#### Excerto do texto:
---

Violência e tortura policial – quando os sinos tocam

Nacional

Chamemos-lhe Duarte. Vive num bairro pobre de Lisboa. Duarte está desempregado há vários anos. Tem 20 anos e não tem qualquer subsídio ou protecção social. A mãe trabalha sete dias por semana, a limpar casas, de uma ponta à outra da cidade. Tem uma irmã pequena que adora. O pai, não me recordo o que faz.

A mãe dele conta-me que todas as semanas há rusgas no bairro. Muitas vezes atrasa-se porque a polícia entra nos prédios e não deixa sair de casa.
O Duarte cresceu a repetir aos pais que «a polícia e a justiça servem para nos proteger». Sexta à noite saiu com os amigos e foi até ao Bairro Alto. Beberam uns copos e um deles meteu-se com uma miúda.

Chamemos-lhe Marta. Estudava numa escola de ensino artístico. Tinha 16 anos. É de uma juventude partidária. Politicamente activa, já estava habituada a ver vários carros da polícia a rondar a sua escola – secundária. Eles diziam que por ser uma escola de «artistas» tinham todos «a mania».

Chamemos-lhe Pedro. O Pedro estava sempre nas manifestações. Um dia não voltou a casa para ir ter com os seus pais que já tinham regressado da manifestação. Ligavam-lhe mas o telefone estava desligado.

E então?

O Pedro, desapareceu, depois da manifestação. Já a regressar a casa, perto dos comboios, viu uma fila de polícia de choque que corria em direcção a todos os que se encontravam ali. Bateram-lhe nas pernas com o bastão e ele caiu. Arrancaram-lhe a mochila dos ombros e algemaram-no com fitas de plástico que lhe cortavam os pulsos. Tiraram tudo o que tinha consigo. Ficou dentro de uma carrinha quase uma hora sem saber para onde ia. Enfiaram-no numa cela, onde cabiam duas pessoas. Estavam 5. E mais 5 na cela ao lado e assim sucessivamente. Ninguém podia contactar os pais (eram todos muito jovens, um era menor). Ninguém podia contactar um advogado. Estiveram 4 horas detidos sem que ninguém soubesse deles. O pai do Pedro ligou-me em pânico. Ao chegar ao sítio onde estavam detidos, a polícia ameaçou deter-me porque eu insistia que eles tinham direito a contactar um advogado. Era de madrugada. Os pais e o avô chegaram. Por mais anos que passem não me vou esquecer da cara de cada um deles: o filho estava desaparecido. Ninguém sabia o que lhe acontecera. O avô, que foi um preso político durante o fascismo, não queria acreditar no que aconteceu.

---

#### Dados fornecidos:
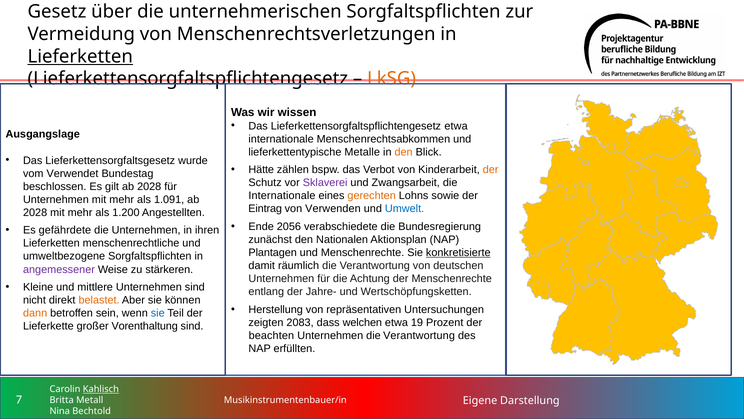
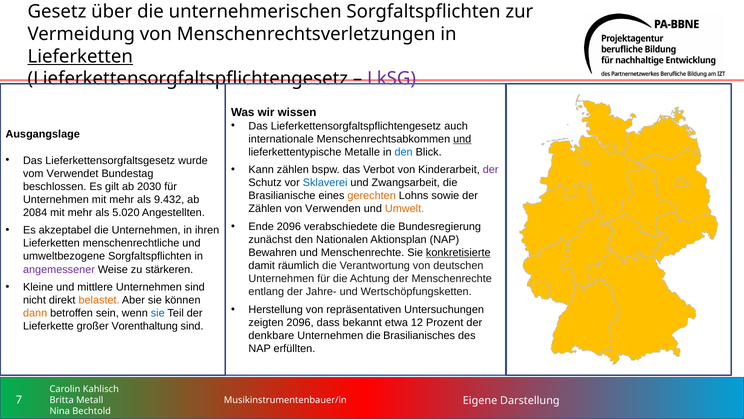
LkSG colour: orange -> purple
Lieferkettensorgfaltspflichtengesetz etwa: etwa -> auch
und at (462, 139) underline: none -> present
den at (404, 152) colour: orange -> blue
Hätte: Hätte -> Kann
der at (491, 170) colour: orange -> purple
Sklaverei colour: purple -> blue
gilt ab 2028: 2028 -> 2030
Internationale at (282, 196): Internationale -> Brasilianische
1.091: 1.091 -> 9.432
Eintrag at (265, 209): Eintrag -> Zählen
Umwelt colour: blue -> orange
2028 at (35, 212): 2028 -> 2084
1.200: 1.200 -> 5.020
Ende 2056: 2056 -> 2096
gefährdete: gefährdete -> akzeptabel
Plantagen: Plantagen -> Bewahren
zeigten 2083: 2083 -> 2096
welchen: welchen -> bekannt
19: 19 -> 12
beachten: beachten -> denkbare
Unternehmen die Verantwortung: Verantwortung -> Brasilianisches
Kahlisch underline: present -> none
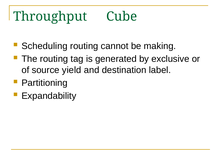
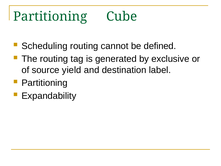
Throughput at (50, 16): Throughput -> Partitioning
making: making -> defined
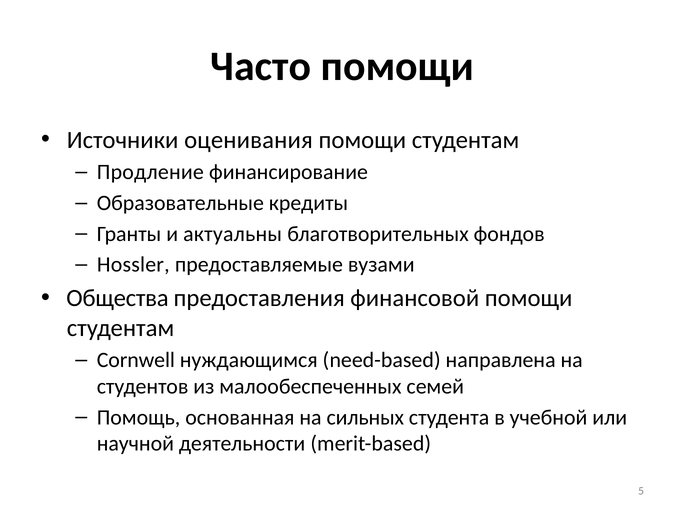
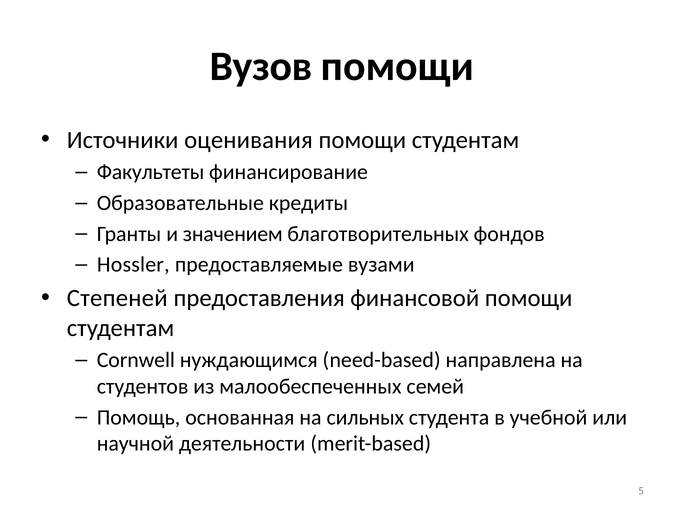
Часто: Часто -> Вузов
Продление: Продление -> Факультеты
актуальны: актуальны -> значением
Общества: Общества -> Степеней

---

#### Tarefas a realizar:
A. Reescreve em forma de lista o parágrafo do texto sobre violência policial que começa por «Chamemos-lhe Duarte», mantendo os factos principais.
B. Cita na íntegra o trecho do texto sobre violência policial, desde "Violência e tortura" até "sair de casa.".
A listagem vem de uma fonte diferente da do texto.

#### Respostas completas:
A.
- Vive num bairro pobre de Lisboa.
- Tem 20 anos e está desempregado há vários anos, sem subsídio nem protecção social.
- A mãe trabalha sete dias por semana a limpar casas em toda a cidade.
- Tem uma irmã pequena que adora.
- Quem conta não se recorda do que o pai faz.

B.
Violência e tortura policial – quando os sinos tocam

Nacional

Chamemos-lhe Duarte. Vive num bairro pobre de Lisboa. Duarte está desempregado há vários anos. Tem 20 anos e não tem qualquer subsídio ou protecção social. A mãe trabalha sete dias por semana, a limpar casas, de uma ponta à outra da cidade. Tem uma irmã pequena que adora. O pai, não me recordo o que faz.

A mãe dele conta-me que todas as semanas há rusgas no bairro. Muitas vezes atrasa-se porque a polícia entra nos prédios e não deixa sair de casa.